Over the course of five days, I covered about 50 miles, in segments stretching from the Temperance to the Devil's Track River just outside of Grand Marais. Each night I moved on to the next hotel, carrying with me my luggage and the satisfying exhaustion that comes from a day of physical exertion.

Chateau LeVeaux at Tofte was a basic condo arrangement, with big windows facing Superior. I cooked my own dinner and afterward sat on the concrete pad outside the sliding glass doors of my suite, drinking tea and watching the lake. The slow pulsing of waves, visible in the movement of reflected moonlight scattering on the surface, seemed the very breath of the universe.

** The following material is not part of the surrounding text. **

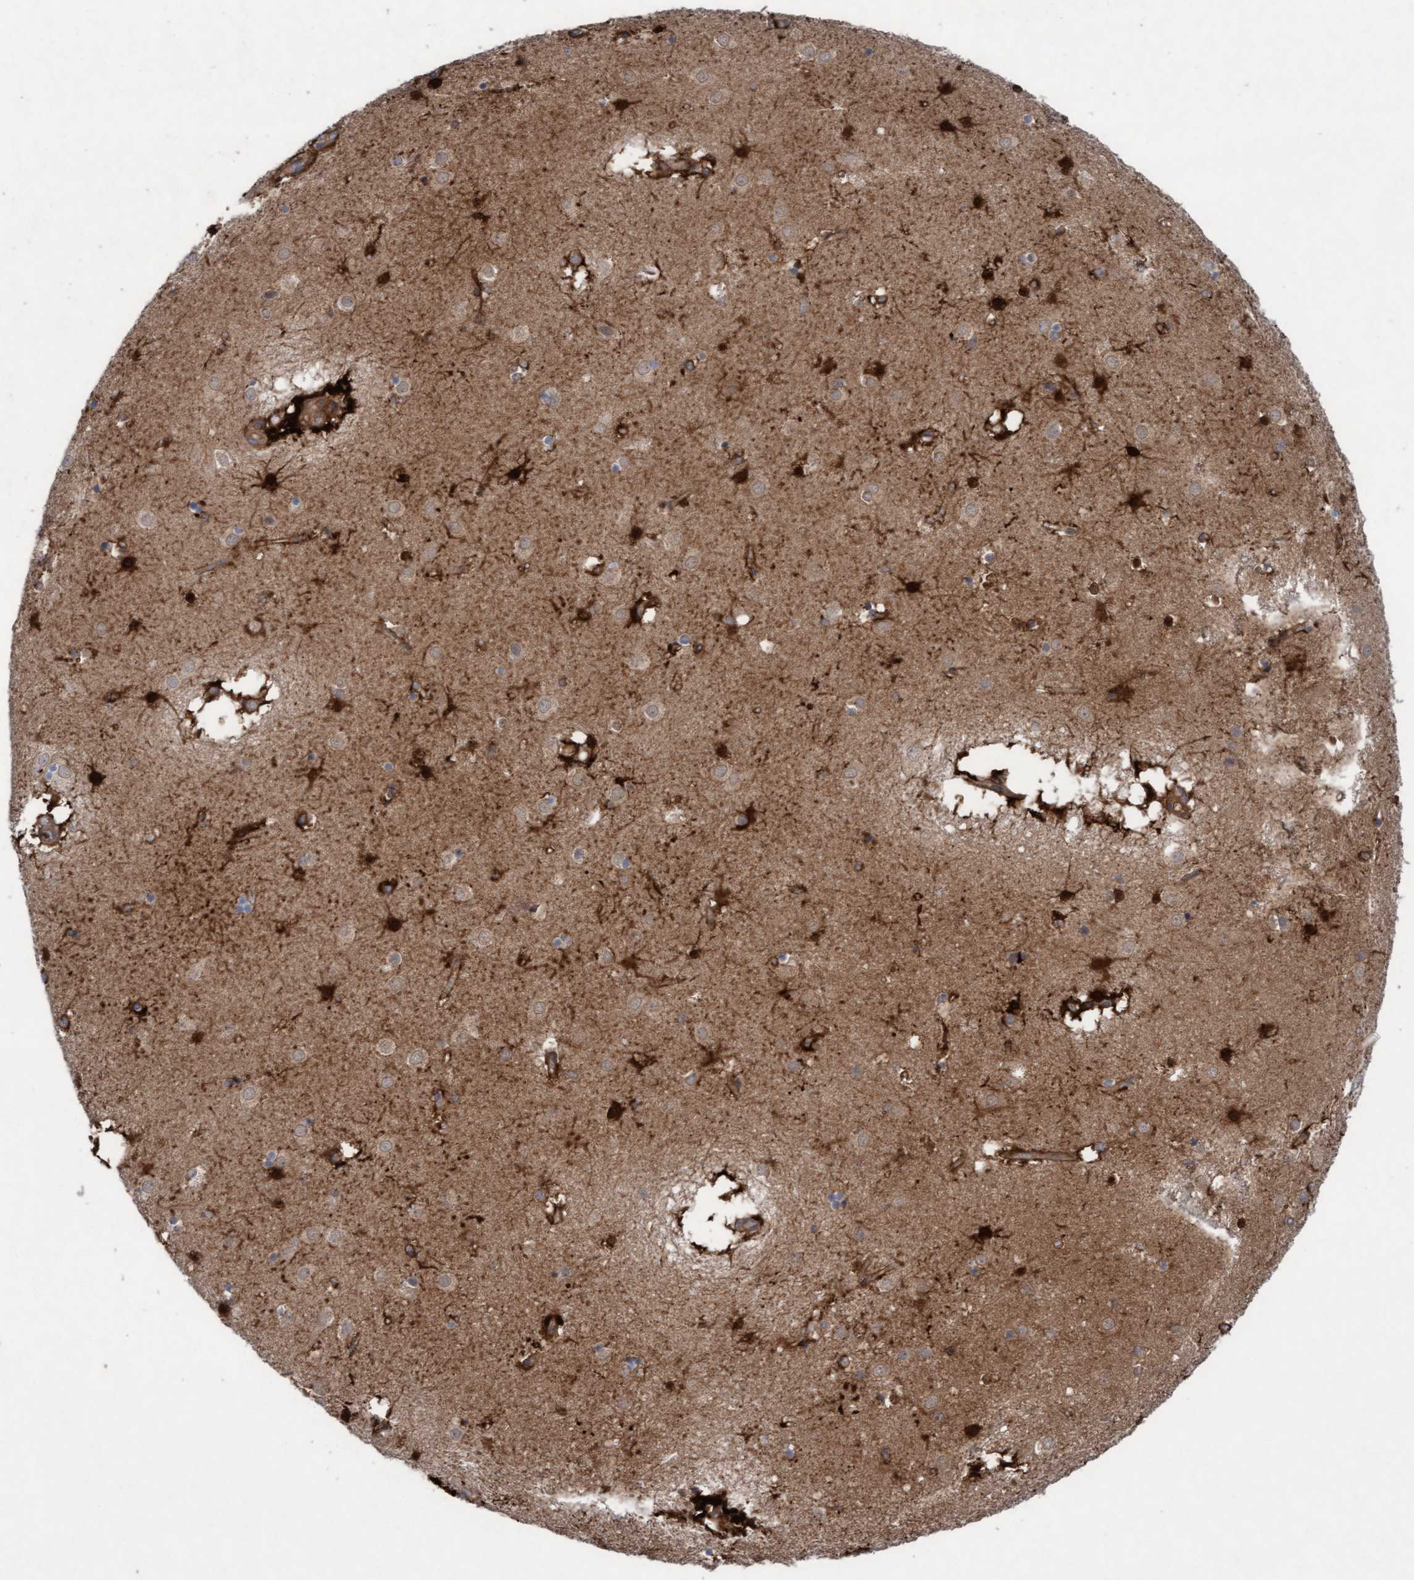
{"staining": {"intensity": "strong", "quantity": "25%-75%", "location": "cytoplasmic/membranous,nuclear"}, "tissue": "caudate", "cell_type": "Glial cells", "image_type": "normal", "snomed": [{"axis": "morphology", "description": "Normal tissue, NOS"}, {"axis": "topography", "description": "Lateral ventricle wall"}], "caption": "Immunohistochemistry (DAB (3,3'-diaminobenzidine)) staining of benign caudate reveals strong cytoplasmic/membranous,nuclear protein positivity in approximately 25%-75% of glial cells.", "gene": "PLCD1", "patient": {"sex": "male", "age": 70}}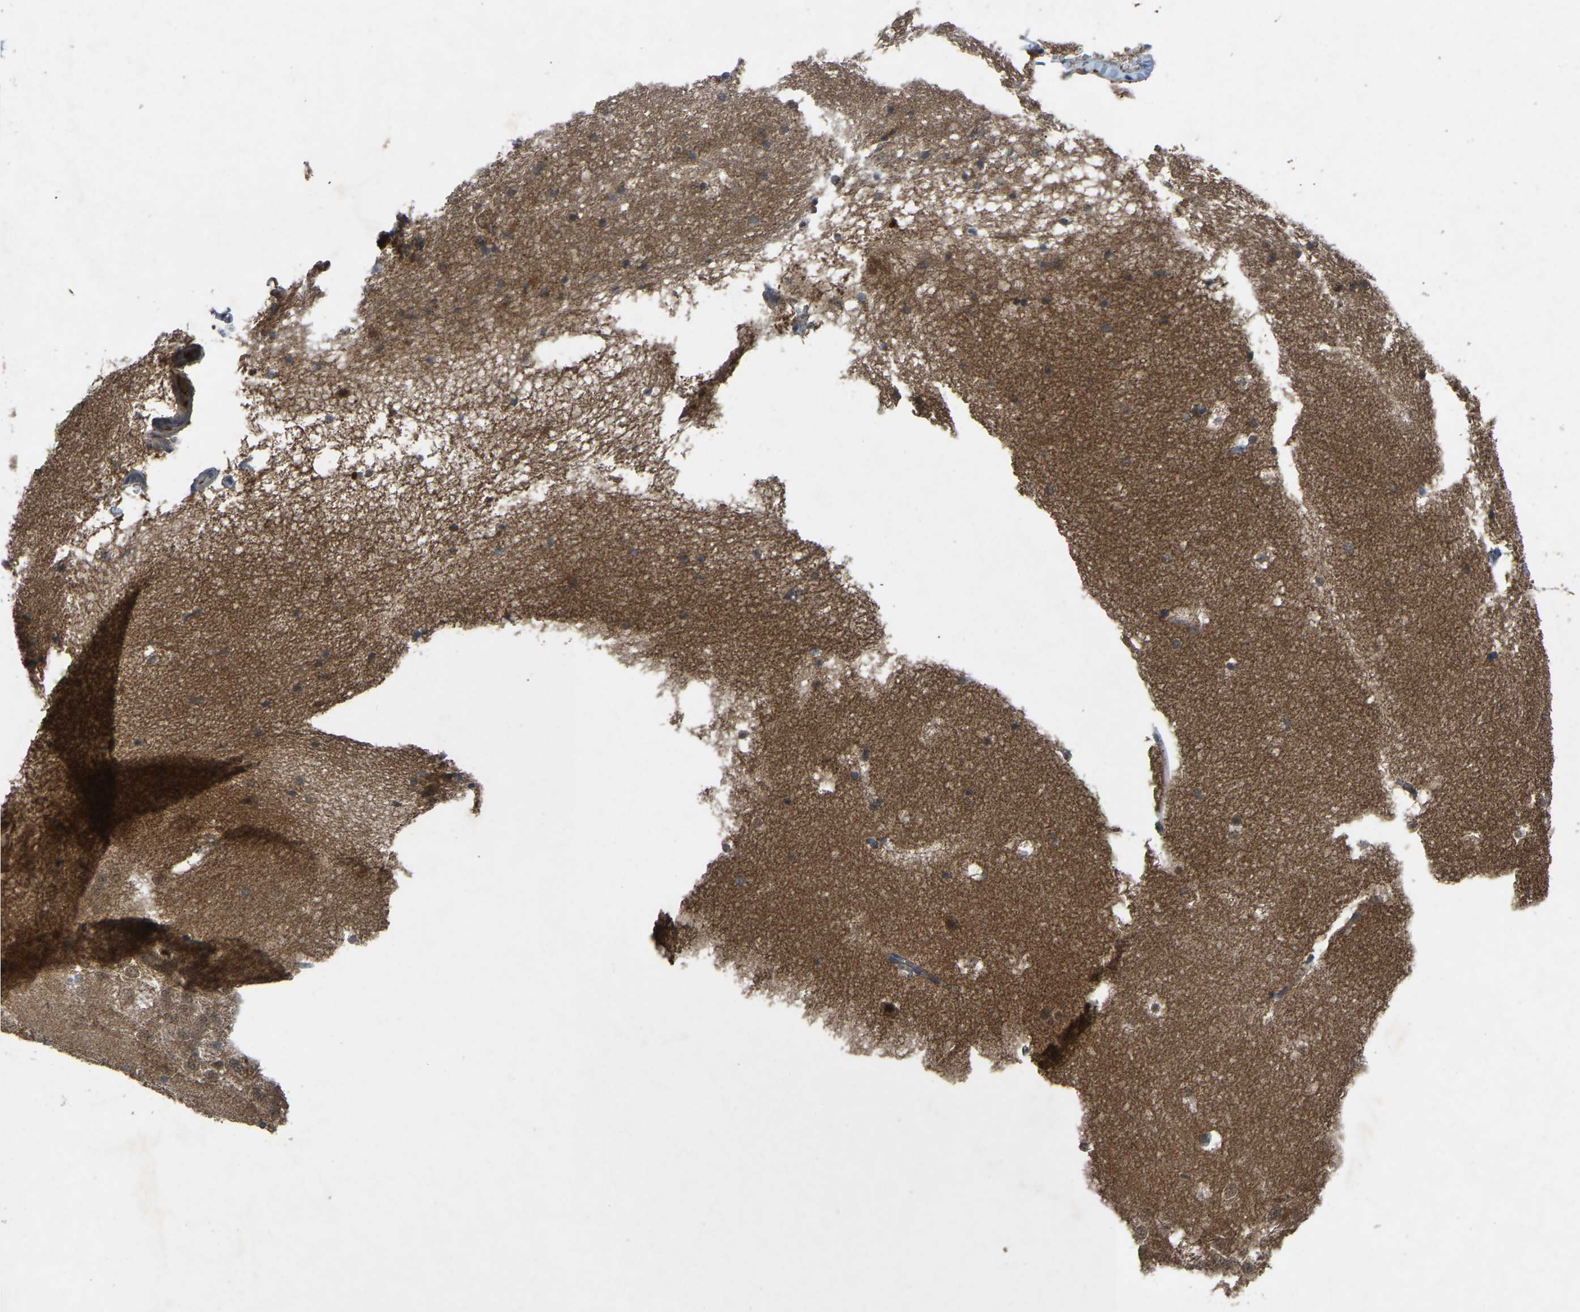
{"staining": {"intensity": "moderate", "quantity": "<25%", "location": "cytoplasmic/membranous"}, "tissue": "hippocampus", "cell_type": "Glial cells", "image_type": "normal", "snomed": [{"axis": "morphology", "description": "Normal tissue, NOS"}, {"axis": "topography", "description": "Hippocampus"}], "caption": "The image shows immunohistochemical staining of unremarkable hippocampus. There is moderate cytoplasmic/membranous positivity is present in about <25% of glial cells.", "gene": "FHIT", "patient": {"sex": "male", "age": 45}}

Caribou Highlands Lodge is basically a modern ski condo (it's on Ski Hill Road in the hills by Lutsen Resort), and my room there overlooked Moose Mountain and the falls of the Poplar River. In the middle of the room was an oversized whirlpool tub, where I soaked blissfully until bedtime.

The Cascade Lodge, with its lost-in-time North Woods decor and menagerie of stuffed animals, was the most memorable visually, from the elk looming over the stairway to the otter on the TV in the lounge. The cafe served up a mean plate of walleye.

The last place I stayed, the Pincushion B&B, has since been put up for sale, which is a shame. The previous owners ran a cozy inn perched on a ridge 900 feet over Grand Marais. Its rooms boasted one of the premier views of any lodging in the state.